_ASSIGNED TASK_:
Reply with one number: the count of lines in the records below that hold "results".

_EXTRACTED DATA_:
==============================

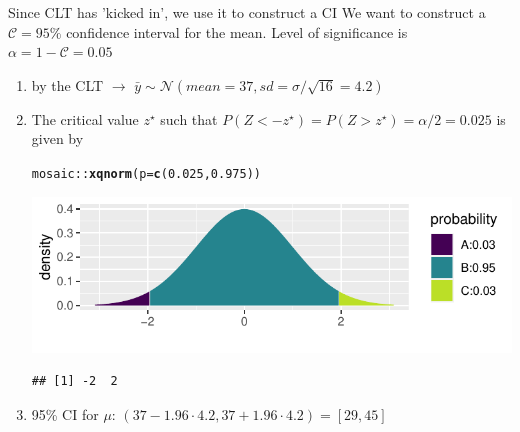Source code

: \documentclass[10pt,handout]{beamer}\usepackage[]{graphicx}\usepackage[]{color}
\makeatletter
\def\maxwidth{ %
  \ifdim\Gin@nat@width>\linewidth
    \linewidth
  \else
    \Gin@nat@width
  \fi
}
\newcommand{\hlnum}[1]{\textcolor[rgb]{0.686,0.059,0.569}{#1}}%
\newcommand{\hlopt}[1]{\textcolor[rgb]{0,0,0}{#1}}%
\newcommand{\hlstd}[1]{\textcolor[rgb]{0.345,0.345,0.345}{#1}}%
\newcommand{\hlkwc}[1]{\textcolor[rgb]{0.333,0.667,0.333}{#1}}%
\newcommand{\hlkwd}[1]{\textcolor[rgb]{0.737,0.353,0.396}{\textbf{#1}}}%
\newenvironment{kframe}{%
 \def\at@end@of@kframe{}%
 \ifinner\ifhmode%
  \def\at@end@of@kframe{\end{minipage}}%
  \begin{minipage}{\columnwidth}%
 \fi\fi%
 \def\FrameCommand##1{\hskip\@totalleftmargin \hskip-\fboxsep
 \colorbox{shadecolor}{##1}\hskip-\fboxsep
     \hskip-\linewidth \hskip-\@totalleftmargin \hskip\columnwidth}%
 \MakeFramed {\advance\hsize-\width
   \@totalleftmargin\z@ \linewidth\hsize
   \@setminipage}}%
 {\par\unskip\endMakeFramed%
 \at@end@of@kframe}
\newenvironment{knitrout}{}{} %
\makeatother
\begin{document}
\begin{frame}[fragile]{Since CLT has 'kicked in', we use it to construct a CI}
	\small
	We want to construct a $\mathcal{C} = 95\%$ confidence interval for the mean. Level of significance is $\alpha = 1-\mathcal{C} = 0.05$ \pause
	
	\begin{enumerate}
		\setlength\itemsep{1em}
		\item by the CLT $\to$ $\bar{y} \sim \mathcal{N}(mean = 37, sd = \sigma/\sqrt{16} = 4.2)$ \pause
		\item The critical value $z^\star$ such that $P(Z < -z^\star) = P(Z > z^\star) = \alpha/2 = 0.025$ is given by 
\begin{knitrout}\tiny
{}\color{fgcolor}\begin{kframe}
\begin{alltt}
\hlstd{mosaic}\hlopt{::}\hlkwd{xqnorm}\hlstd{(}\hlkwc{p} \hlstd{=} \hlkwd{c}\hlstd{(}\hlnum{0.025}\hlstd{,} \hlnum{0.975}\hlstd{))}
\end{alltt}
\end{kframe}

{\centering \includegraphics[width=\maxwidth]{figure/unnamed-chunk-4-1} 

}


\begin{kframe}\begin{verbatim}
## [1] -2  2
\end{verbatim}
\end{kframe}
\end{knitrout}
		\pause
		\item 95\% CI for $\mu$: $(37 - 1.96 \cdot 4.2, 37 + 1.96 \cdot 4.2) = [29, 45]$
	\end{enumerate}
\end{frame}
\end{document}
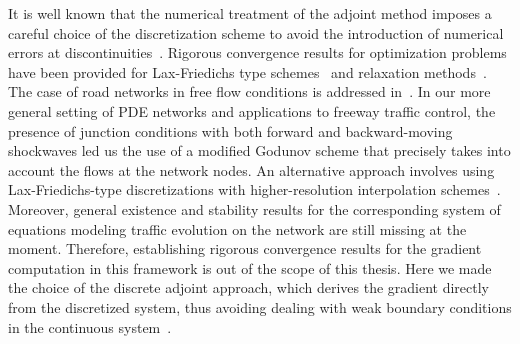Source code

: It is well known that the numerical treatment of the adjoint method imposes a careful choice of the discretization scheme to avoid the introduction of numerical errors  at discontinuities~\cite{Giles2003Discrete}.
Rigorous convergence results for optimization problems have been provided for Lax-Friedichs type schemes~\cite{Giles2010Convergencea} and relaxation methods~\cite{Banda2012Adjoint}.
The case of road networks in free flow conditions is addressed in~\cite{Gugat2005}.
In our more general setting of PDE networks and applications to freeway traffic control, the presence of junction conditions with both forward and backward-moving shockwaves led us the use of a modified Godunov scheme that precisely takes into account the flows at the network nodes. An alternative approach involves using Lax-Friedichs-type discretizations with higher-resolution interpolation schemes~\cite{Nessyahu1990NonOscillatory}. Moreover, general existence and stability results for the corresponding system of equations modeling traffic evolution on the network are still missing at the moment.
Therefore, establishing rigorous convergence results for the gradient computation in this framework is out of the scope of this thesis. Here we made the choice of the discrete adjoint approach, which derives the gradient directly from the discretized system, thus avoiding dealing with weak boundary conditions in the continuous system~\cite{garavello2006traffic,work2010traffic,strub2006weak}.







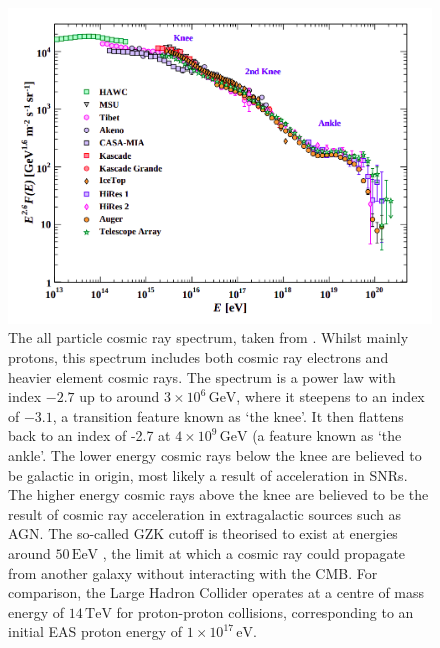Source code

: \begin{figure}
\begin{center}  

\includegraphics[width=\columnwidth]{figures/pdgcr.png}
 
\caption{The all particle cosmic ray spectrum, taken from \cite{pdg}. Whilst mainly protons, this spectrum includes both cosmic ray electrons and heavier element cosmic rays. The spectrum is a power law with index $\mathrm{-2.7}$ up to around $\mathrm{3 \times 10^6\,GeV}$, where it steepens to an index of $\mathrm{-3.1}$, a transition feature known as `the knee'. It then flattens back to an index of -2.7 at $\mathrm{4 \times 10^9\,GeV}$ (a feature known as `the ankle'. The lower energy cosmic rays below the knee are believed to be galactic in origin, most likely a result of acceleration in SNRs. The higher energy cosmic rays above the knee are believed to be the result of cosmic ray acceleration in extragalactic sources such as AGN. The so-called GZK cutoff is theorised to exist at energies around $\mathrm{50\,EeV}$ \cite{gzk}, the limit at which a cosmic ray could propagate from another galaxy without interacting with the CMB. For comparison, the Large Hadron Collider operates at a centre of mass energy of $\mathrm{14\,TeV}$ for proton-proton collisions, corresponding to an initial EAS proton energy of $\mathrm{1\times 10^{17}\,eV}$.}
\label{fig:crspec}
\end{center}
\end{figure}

==============================

_ANSWER TO THE PROBLEM_:
3